One of the first background CGs to be completed for the NEEDY anime was this Mondrian-like room.
It’s an interior I’m deeply fond of—like a modern arrangement of the Rietveld Schröder House I visited in Utrecht.

Mondrian’s tricolor of red, blue, and yellow. I’ve always wanted to challenge myself with the power of the three primary colors. It would be even better if I could express color as naturally as a Godard film does. If I’m going to create a visual work, I feel like the artistic pursuits I’ve chased all my life should come as part of the package.
People sometimes say the NEEDY anime feels “like (a classic anime from back in the day),” but the context is different. The direction is imagined through Kubrick and French cinema—more like inheriting the Kubrick-and-Godard gene that those older works themselves carried. Something Japan inherited by way of directors like Akio Jissoji (Ultraman).

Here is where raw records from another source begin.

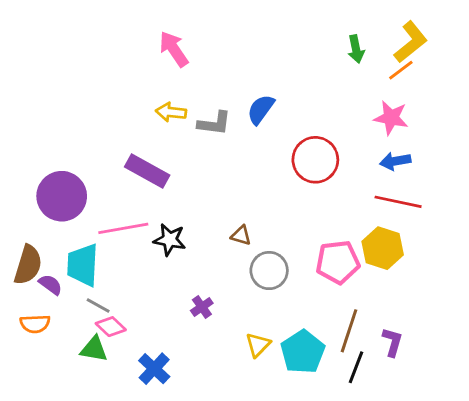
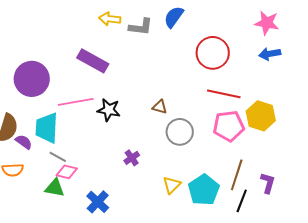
red line: (398, 202) -> (224, 94), moved
pink diamond: (111, 327) -> (67, 172), turned -30

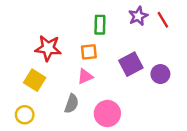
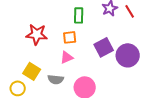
purple circle: (160, 74) -> (128, 55), size x1.5
yellow square: (35, 80) -> (32, 71), moved
gray semicircle: (72, 104) -> (56, 79), turned 77

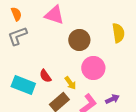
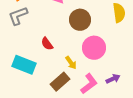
red semicircle: (45, 76) -> (47, 44), moved

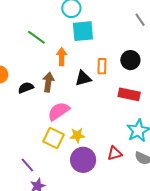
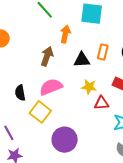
black semicircle: (26, 88) -> (20, 93), moved, turned -91
yellow star: (77, 135) -> (89, 87), moved
red triangle: (115, 153) -> (101, 103), moved

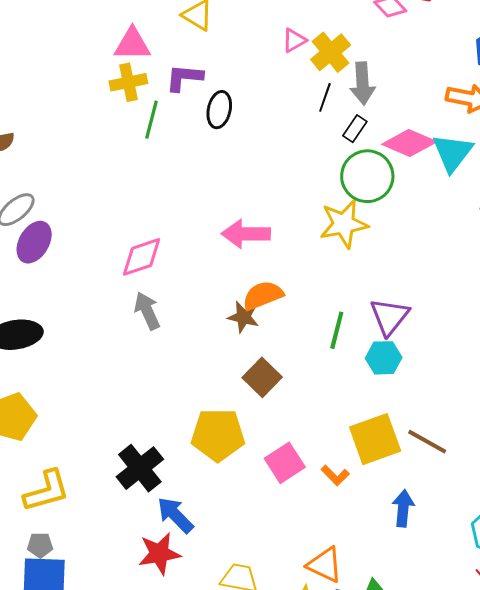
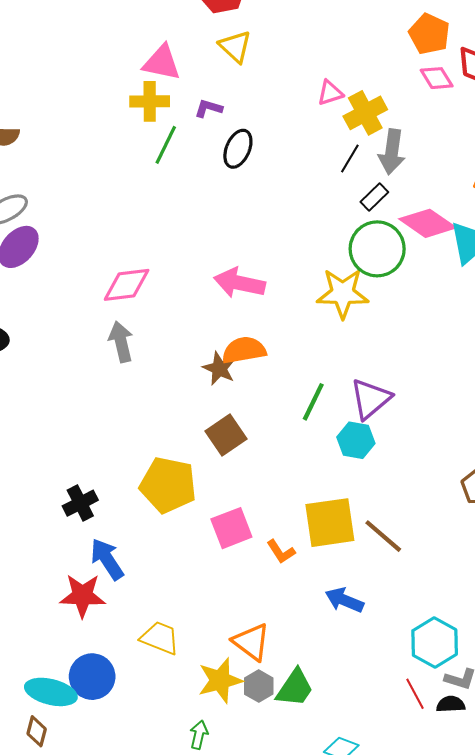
purple L-shape: (184, 78) -> (209, 108), size x0.7
black cross: (140, 468) -> (80, 503), size x0.7
blue arrow: (403, 508) -> (344, 600), turned -84

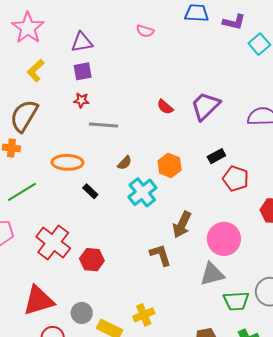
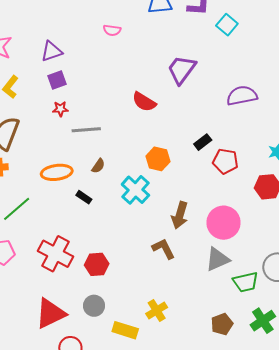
purple trapezoid: (205, 106) -> (182, 70), moved
red semicircle: (165, 107) -> (144, 102), size x1.4
brown semicircle: (125, 163) -> (98, 166), moved
gray circle: (82, 313) -> (94, 306), moved

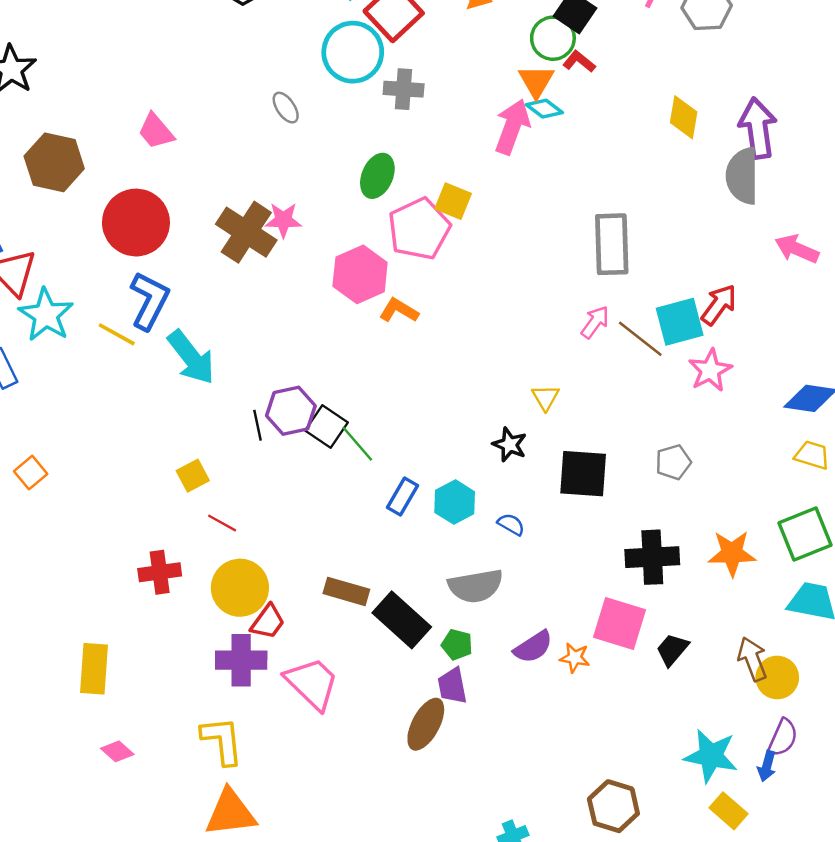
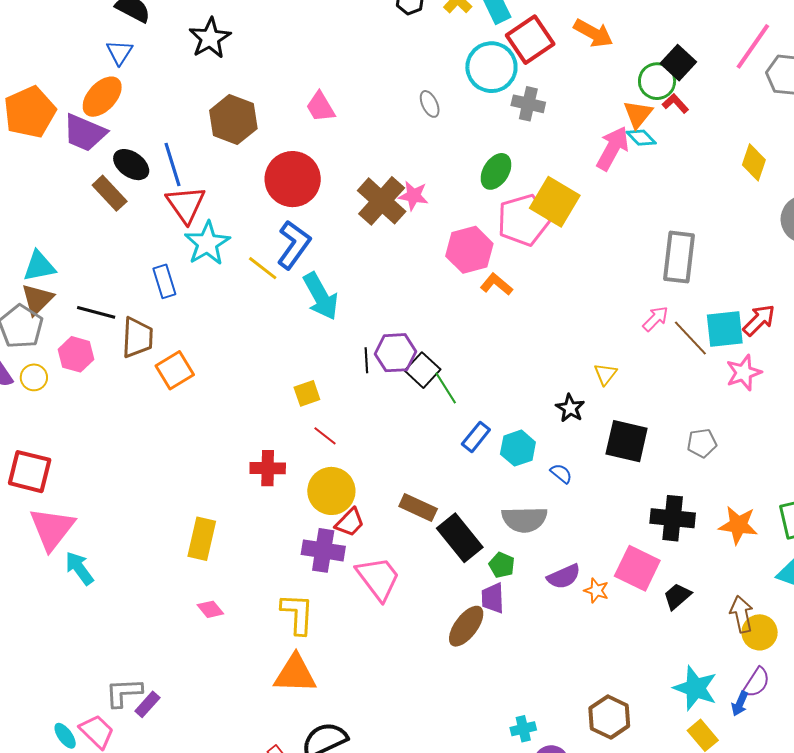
yellow square: (453, 201) -> (555, 202), size x1.6
orange square: (31, 473) -> (175, 370), size x1.4

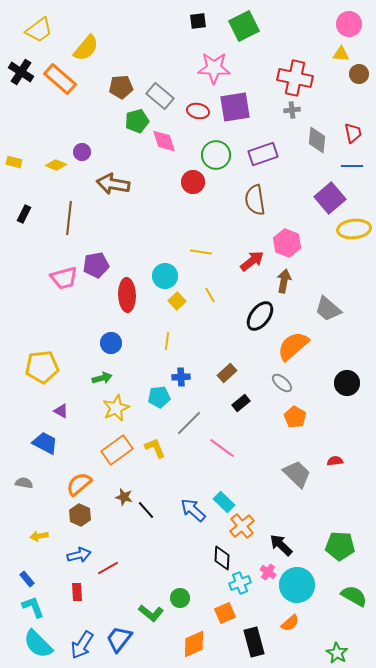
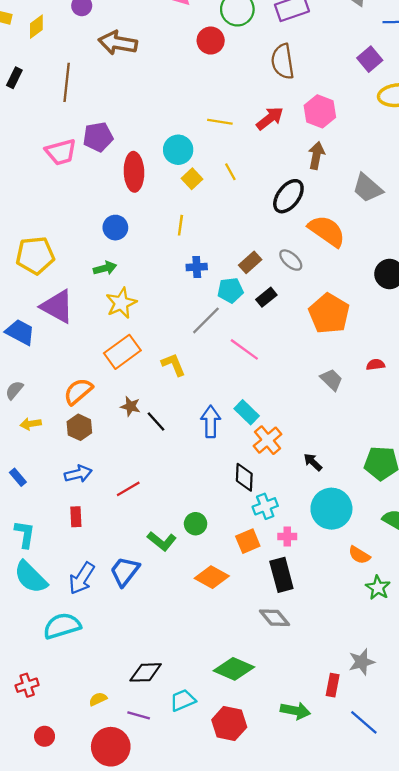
yellow diamond: (56, 165) -> (36, 27), moved, turned -60
purple square: (330, 198) -> (370, 59), size x0.7
red arrow: (252, 261) -> (270, 118), moved
orange semicircle: (293, 346) -> (327, 231), turned 76
gray ellipse: (282, 383) -> (291, 260), moved
cyan pentagon: (159, 397) -> (230, 290), moved
purple triangle: (61, 411) -> (57, 307), size x2.0
orange pentagon: (295, 417) -> (329, 313), size x1.6
blue trapezoid: (45, 443) -> (20, 332), moved
yellow L-shape: (155, 448) -> (173, 365), moved
gray trapezoid: (297, 474) -> (331, 380), size x0.7
gray semicircle: (24, 483) -> (14, 390), turned -60
blue arrow: (193, 510) -> (211, 422), turned 48
yellow arrow: (39, 536) -> (31, 424), moved
black arrow: (281, 545) -> (313, 462), size x0.7
red line: (108, 568) -> (128, 489), moved
pink cross: (268, 572) -> (287, 536), moved, turned -35
blue rectangle: (27, 579) -> (18, 477), moved
cyan L-shape: (33, 607) -> (25, 534), turned 30
orange semicircle: (290, 623) -> (359, 555), moved, turned 72
orange diamond: (194, 644) -> (212, 577), turned 52

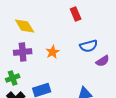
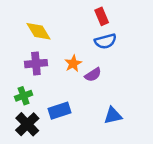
blue semicircle: (89, 46) -> (105, 41), moved
purple semicircle: (103, 61) -> (93, 75), moved

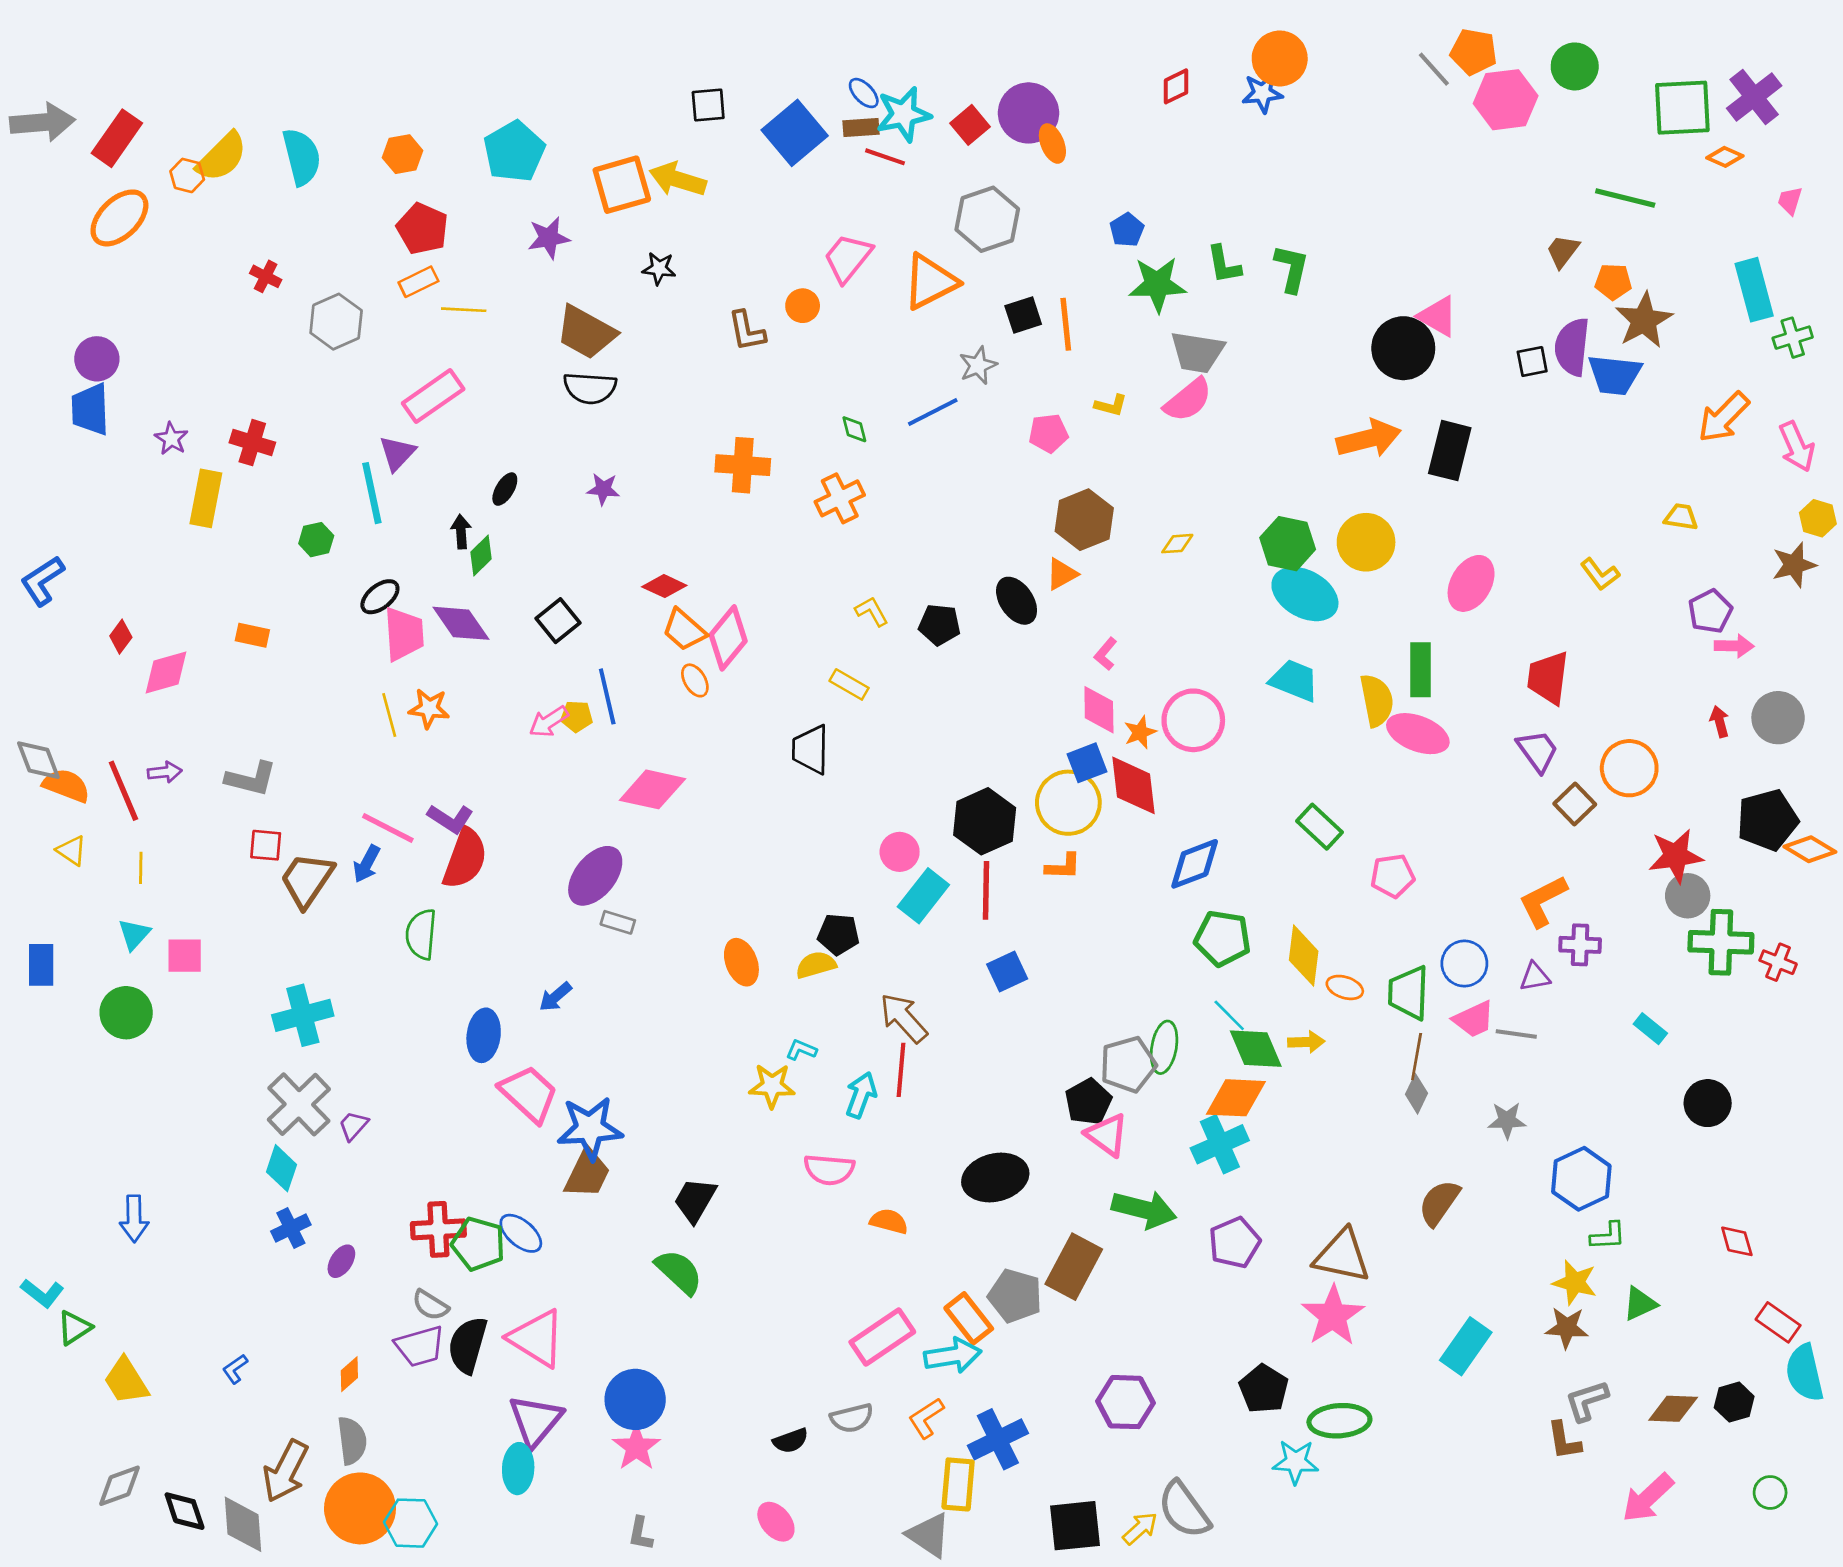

I directed the PV for Karamazov! I tried to pick up on nyalra’s love for Godard and build it into the piece. Please support both the theatrical version and the TV broadcast!
Art can be broken down into algorithms.
What becomes “artistic” is how you rearrange those “good elements,” or whether you can enjoy the results of chance. How do you step away from the bundle of algorithms that are generally considered “good”? Or, on the contrary, do you deliberately charge straight into the orthodox principle of pleasure? This fine-tuning of balance is what leads to total art.
One of my private joys in anime production is to admire the unexpected outputs born from that synthesis—to enjoy the accidental byproducts that emerge.
And with that, here’s a single frame from the PV we released the other day—one that moved me more than anyone else.

Because the character uses such a toxic, aggressive palette, a “purple” that would never appear in the original composition gets injected into the frame—and to me, the image becomes revolutionary.
This happened simply by layering a prepared character over a prepared background. Yet that purple—born from the mixing of red and blue—pushes itself to the front as if it were covering the vivid tricolor. It’s a result you wouldn’t get if you followed the usual “Mondrian-conscious” algorithm. I interpret the accumulation of these kinds of chemical reactions as art.
The artistry lies in making the viewer read into why it was born. An algorithm-made work simplifies that context too much.
What kind of thoughts and processes lead to a purple bishoujo being placed into this composition?
Thinking about things like that, I want to keep stepping further down the path of art—an thorny road that stands in opposition to God—one step at a time.